Sonuçta "sivil bir anayasa" yapımında ilk adımlar atıldı. Mecliste grubu bulunan tüm siyasi partilerden, temsil oranına bakılmaksızın üçer temsilciden bir komisyon oluşturuldu. Umarım bu anayasal hazırlıkta oluşacak uzlaşmada, meclisteki parmak çoğunluğu göz önüne alınmaz!

Gönül isterdi ki sosyalist siyasetlerin de bir oranda temsilcisi bulunsun. Sendikaların, baronun da temsilcisi bulunsun.

Siyasi kimliklerin yanında emek kimliğinin temsil edilmesi ise, çok daha uygun olurdu.

Çünkü bu toplum, % 80'i emek dünyasının içinde olan bir toplumdur. Sektörel alanlarda emek dünyasının işgücü, üretimin belirleyici temel unsurudur.

Elbette 88 yılını dolduran bir Türkiye'de çağdaş, insan haklarına ve batı demokrasilerinin normlarına uygun bir anayasa olmalıydı. Sivil bir devletin sivil bir anayasası olmalıydı.

Böyle bir anayasa, zaten siyasetin tarihsel bir göreviydi. Bu toplum kendini temsil eden güçlerle yapılacak bir anayasayı fazlasıyla hak etmişti. Artık bu toplum darbe anayasalarından, askerin gölgesinde yapılmış anayasalardan kurtulmalıydı. Çünkü bu ülkede demokrasi mücadelesi için çok büyük bedeller ödendi ve de ödenmekte.

Çünkü bu ülkenin şairleri, yazarları, düşünenleri yıllarca cezaevlerinde kaldı ve kalmakta. Nazım Hikmet, Orhan Kemal, Kemal Tahir, Necip Fazıl, Sabahattin Ali, Nevzat Çelik ve daha niceleri ömrünün önemli bölümünü cezaevinde geçirdi. Tek suçları düşünen, yazan olmalarıydı.

Eğer siyasi partiler:

-Önyargıları, küçük hedefleri, partizan tutumları bırakırsa,

-Siyasi kaprislerden sıyrılıp, karşı siyasi partileri yıpratmak gibi faydacı anlayışları bırakırsa,

-Toplumun artık bir realitesi olmuş ve uyandırılmış etnik ve inanç kimliklerini bastırma gibi bir anlayışı bırakırsa,

-Toplumdaki sosyolojik değişimleri iyi okuyabilirse,

Yapılacak anayasa elbette çağdaş bir anayasa olacaktır. Ve de bu meclis siyasette en büyük tarihsel görevini yapmış olacaktır.

Peki nasıl bir anayasa olmalıdır?

-Bireyi temel alan bir anayasa.

-Toplumun tüm renklerini birleştiren bir anayasa.

-Düşüneninden korkmayan bir Türkiye'yi,

-Düşünenini cezaevine sokmayan bir Türkiye'yi,

-Yıllarca ömrünü cezaevlerinde tüketen aydınların ülkesi olmayan bir Türkiye'yi inşa eden anayasa.

-Kimlik ayrımı yapmayan, ötekileştirmeyen, kimliklerin yok kabul edilmediği ve asimile korkusu yaşanmadığı, korku üretmeyen bir anayasa.

● Kayıt listesi:
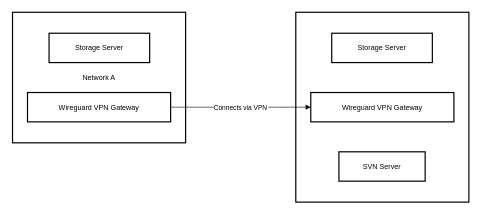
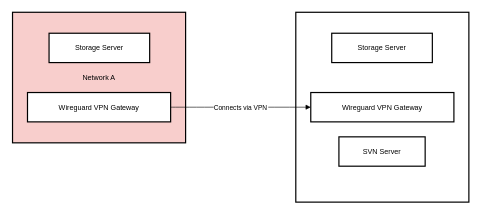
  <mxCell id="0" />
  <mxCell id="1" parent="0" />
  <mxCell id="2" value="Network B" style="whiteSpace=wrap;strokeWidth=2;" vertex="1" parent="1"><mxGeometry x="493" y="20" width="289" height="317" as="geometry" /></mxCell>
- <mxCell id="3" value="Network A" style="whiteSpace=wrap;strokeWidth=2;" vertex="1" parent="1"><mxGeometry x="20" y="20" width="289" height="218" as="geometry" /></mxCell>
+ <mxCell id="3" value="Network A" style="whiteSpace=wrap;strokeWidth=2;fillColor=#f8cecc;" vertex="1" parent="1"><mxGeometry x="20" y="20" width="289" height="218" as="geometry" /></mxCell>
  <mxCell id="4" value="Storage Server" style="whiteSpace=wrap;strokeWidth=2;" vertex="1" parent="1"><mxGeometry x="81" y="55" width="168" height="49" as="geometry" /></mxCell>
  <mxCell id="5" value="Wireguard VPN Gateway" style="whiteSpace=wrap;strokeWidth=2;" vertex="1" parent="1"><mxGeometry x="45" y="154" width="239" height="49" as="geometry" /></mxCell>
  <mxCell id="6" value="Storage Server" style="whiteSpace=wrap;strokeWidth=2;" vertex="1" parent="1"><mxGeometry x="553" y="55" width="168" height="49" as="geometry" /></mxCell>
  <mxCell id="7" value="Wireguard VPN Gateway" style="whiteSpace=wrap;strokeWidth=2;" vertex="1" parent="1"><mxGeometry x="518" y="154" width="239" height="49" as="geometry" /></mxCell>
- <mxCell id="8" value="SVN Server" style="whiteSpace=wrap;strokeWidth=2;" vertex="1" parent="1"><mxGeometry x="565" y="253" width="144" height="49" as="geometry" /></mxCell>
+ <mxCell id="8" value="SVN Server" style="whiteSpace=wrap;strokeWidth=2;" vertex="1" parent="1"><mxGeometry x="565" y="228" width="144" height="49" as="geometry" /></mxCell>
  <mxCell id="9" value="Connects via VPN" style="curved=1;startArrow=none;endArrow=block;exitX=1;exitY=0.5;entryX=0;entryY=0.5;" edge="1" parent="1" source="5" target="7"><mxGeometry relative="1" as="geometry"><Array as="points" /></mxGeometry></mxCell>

● Görev: Sivil bir anayasa çağrısında bulunan yazının devamını, son cümlesinin ardından sürdürerek yazın.

● Görevin yanıtı:
AİHM eski üyesi ve şimdi CHP milletvekili Rıza Türmen'in bir tespiti vardı: "Avrupa’da yasalar devlete karşı vatandaşı, Türkiye'de yasalar vatandaşa karşı devleti korumaktadır".

-İşte, vatandaşı devlete karşı koruyan bir hukuk sisteminin oluşumunu sağlayacak bir anayasa.

-Neredeyse toplumun genlerine sindirilmiş, "soğuk savaş" döneminin ürettiği toplumsal ve hukuki değerleri değiştiren bir anayasa.

-İlk defa 1961 anayasasında yer alan "Sosyal Devlet" vurgusunu hayata geçirebilecek bir anayasa.

-Düşünce özgürlüğünün, ifade özgürlüğünün önünü açan bir anayasa.

-Lâik devlet yapısının zaafa uğratılmadığı, lâikliğin de baskı aracı gibi hissedilmediği,

Özet olarak çağdaş, demokratik, toplumuyla barışık modern bir Türkiye'nin inşasına büyük katkılar sağlayacak bir anayasa.

Elbette böyle bir anayasanın oluşumunda emeği geçen, katkısı olan siyasi partilerin de büyük kazanımı olacaktır.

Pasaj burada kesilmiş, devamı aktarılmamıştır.